Divide \$14,000 by \$10,000, and you get 1.4. Subtract 1 and you have 0.4. Multiply that by 100, tack on a % sign, and voila -- you've got a 40% increase. It's that simple, sometimes.

If Ethel added to her investment during the year, though, as many people do, things get more complicated. Let's say Ethel plunked \$2,000 of her hard-earned savings into this portfolio during the year. This means her investments didn't really appreciate by 40%. The total value of her portfolio did, but partly because of the money she added. Even if the stock prices didn't budge, her contributions would have resulted in a 20% increase.

If you make intra-year contributions, it suddenly becomes difficult to calculate your actual return. Ideally, you'd need to use a computer program that can determine the "internal rate of return," or IRR. Software such as Intuit's Quicken or Microsoft Excel can do this.

Your trusty calculator can give you an approximate value. Just take the portfolio's end value and subtract half the net additions made. Divide this by the portfolio's beginning value, to which has been added half the net additions. We'd get: (\$14,000 minus \$1,000) divided by (\$10,000 plus \$1,000) equals 1.18. Subtract 1, multiply by 100, tack on that % sign, and you're looking at an 18% gain.
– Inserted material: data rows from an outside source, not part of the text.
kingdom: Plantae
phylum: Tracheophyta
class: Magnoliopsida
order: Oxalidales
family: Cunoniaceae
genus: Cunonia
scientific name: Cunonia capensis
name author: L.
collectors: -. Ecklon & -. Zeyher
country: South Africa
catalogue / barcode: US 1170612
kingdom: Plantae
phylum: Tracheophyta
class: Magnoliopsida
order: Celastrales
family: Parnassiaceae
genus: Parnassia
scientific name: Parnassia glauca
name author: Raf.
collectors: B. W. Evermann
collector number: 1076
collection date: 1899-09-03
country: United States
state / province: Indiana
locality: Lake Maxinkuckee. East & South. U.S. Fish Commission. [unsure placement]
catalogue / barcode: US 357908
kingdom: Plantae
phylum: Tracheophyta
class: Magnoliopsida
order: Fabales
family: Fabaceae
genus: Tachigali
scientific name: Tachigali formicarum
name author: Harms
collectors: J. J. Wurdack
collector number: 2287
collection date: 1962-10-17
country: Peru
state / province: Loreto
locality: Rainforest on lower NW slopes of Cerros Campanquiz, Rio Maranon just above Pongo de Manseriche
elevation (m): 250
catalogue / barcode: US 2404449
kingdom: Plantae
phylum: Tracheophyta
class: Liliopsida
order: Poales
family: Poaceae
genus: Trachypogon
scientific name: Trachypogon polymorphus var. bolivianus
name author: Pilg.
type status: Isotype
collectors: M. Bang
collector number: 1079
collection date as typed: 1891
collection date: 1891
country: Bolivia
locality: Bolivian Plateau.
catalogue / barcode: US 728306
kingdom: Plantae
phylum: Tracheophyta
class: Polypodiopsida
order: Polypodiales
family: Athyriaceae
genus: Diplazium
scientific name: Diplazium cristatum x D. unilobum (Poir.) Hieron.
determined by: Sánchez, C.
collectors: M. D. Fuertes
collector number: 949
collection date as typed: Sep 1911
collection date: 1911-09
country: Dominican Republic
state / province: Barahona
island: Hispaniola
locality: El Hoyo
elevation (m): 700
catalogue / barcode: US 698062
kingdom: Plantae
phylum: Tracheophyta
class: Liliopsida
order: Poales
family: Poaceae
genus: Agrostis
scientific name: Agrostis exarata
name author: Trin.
Once you know your holdings have appreciated a certain amount, compare that with a benchmark such as the Standard & Poor's 500. If your portfolio rocketed ahead 15% in 1999, you may have rejoiced. But the market (as measured by the S&P 500) was up about 20% for the year. You underperformed it. Aim to beat the market -- or, with the help of index funds, at least to meet the market average.